Descrizione
(dalla presentazione di Francesco Zanolla)
L’Errore è per forza di cose un “Errare”, un muoversi fatale e inesorabile in circolo “come un vinile a lutto lucente; come la lavatrice,” o come “nella polvere di una tromba d’aria che disegna nel cielo un punto della domanda che non capisci e giri e rigiri su te stesso a scavare fin nel profondo il buco nero da cui provieni e dove finisci.”
Esse sono un po’ un diario, un po’ la ricostruzione a posteriori di una mappa del tesoro, dove il tesoro è però solo presupposto e ha i contorni poco definiti di un Bene inattingibile e fuggevole, a cui però l’essere umano sembra quasi condannato ad aspirare.
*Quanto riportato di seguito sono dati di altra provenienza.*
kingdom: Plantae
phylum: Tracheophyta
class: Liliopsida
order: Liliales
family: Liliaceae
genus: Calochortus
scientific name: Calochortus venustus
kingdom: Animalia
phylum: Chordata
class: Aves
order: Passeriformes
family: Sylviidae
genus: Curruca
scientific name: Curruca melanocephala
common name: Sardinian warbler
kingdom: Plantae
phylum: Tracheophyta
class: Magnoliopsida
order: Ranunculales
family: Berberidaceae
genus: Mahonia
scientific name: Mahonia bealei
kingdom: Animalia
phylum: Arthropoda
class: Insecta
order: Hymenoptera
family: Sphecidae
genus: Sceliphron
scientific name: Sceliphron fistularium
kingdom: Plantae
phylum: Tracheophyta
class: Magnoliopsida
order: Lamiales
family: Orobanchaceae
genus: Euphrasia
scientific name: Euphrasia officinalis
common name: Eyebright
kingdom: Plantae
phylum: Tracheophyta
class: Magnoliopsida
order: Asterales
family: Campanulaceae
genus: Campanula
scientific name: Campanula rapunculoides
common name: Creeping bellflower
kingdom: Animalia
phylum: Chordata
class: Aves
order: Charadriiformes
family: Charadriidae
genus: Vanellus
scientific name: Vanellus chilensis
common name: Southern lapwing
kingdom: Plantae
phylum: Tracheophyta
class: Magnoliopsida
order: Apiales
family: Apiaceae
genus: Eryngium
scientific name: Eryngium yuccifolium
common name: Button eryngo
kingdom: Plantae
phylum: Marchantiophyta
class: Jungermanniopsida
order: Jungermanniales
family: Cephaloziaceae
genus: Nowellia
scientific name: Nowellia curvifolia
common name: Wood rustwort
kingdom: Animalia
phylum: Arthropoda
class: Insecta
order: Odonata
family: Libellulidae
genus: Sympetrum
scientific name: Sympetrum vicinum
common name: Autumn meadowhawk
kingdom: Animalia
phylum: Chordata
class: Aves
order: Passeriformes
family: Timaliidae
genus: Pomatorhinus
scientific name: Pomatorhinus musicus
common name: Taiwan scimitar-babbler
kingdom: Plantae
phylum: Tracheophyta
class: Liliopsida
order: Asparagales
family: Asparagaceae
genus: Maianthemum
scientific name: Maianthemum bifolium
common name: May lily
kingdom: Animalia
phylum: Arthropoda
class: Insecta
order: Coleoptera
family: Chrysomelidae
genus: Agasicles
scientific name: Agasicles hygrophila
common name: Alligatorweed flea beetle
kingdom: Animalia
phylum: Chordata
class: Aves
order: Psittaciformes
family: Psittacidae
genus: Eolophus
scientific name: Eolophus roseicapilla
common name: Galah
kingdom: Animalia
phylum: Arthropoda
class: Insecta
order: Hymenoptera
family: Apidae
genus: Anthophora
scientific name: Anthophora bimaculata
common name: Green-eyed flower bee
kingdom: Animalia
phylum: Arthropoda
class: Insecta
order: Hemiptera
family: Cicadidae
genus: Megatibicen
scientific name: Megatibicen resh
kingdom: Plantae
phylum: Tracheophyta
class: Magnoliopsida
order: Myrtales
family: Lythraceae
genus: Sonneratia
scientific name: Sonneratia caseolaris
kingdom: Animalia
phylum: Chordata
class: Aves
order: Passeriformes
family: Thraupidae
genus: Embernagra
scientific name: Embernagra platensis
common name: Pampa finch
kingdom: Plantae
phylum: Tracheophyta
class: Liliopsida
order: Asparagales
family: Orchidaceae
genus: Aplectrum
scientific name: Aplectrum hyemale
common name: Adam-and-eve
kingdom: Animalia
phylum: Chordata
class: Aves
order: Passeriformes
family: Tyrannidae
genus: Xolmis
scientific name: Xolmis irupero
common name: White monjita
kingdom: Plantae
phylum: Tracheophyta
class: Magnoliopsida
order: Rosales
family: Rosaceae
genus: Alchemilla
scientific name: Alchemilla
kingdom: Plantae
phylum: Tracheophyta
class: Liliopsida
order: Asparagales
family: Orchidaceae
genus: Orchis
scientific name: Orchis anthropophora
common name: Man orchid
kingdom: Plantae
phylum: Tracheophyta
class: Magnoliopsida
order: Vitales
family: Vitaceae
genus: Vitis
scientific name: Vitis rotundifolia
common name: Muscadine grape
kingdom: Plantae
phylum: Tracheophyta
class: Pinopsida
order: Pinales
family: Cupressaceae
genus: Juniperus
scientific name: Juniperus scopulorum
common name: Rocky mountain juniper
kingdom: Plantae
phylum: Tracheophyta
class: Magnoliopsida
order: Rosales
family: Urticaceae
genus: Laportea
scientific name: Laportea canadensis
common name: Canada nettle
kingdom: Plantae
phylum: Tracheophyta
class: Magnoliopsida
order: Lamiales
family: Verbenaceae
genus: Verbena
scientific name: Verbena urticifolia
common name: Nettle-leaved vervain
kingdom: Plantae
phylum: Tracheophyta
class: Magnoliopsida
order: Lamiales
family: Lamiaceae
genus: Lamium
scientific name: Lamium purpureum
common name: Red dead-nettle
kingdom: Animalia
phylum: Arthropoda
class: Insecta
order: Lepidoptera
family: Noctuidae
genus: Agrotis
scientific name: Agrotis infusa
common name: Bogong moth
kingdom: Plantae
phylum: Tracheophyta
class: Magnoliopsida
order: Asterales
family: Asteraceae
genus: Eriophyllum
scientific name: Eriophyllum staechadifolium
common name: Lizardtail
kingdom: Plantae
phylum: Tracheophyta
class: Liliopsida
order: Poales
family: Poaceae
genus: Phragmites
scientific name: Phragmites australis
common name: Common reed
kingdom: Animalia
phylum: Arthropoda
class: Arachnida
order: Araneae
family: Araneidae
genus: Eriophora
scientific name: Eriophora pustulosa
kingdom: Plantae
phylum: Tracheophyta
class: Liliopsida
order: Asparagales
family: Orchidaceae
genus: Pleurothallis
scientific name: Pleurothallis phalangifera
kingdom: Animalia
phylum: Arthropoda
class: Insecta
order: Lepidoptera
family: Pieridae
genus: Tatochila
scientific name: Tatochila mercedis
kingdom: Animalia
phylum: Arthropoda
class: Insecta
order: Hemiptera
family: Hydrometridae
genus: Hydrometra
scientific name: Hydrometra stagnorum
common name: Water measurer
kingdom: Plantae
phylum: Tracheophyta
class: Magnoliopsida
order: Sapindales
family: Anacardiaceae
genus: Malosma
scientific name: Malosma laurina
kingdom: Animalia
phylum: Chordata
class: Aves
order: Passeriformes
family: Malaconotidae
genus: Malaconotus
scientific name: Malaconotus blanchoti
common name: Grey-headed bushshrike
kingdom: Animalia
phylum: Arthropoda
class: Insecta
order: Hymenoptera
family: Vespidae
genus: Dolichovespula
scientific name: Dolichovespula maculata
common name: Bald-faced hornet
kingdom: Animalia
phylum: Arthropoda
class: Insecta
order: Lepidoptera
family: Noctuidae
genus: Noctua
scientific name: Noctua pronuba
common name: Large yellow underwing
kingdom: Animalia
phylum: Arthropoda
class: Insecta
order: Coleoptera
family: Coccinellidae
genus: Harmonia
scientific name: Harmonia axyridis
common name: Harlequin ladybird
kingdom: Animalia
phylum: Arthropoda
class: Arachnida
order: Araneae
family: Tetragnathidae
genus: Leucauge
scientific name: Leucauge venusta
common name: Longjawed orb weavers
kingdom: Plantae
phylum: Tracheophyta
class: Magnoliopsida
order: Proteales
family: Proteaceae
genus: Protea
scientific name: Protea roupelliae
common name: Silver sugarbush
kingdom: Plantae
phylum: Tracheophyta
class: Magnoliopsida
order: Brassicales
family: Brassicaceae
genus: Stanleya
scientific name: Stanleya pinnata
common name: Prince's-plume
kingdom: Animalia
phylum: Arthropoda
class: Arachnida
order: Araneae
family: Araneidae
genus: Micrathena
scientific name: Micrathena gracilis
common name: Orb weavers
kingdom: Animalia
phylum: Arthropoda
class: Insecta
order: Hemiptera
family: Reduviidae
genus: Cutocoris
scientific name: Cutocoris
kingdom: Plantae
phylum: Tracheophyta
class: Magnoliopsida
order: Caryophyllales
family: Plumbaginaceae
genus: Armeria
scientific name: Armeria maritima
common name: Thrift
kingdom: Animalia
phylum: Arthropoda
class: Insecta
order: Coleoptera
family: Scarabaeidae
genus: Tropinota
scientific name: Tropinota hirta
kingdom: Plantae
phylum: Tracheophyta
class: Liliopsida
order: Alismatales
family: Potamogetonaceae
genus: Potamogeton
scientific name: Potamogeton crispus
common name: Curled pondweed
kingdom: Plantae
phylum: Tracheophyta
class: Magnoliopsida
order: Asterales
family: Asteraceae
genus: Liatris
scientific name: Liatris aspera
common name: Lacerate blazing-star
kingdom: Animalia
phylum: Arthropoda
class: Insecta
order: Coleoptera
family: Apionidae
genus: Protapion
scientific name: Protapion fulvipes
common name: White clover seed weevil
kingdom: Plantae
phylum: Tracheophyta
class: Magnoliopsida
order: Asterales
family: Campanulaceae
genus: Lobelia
E sono la rappresentazione per forza di cose rapsodica, ma al tempo stesso organica e coerente di una tortuosa e ricorsiva traiettoria “a ritroso”, e soprattutto “dentro” le nostre geografie interiori, il cui unico vero fine sembra essere farci tornare sui nostri passi illuminati dalla stessa consapevolezza espressa da T.S. Eliot nella chiusura del Quarto Quartetto (Little Gidding): noi non cesseremo l’esplorazione/e la fine di tutto il nostro esplorare/sarà giungere là onde partimmo/e conoscere il luogo per la prima volta.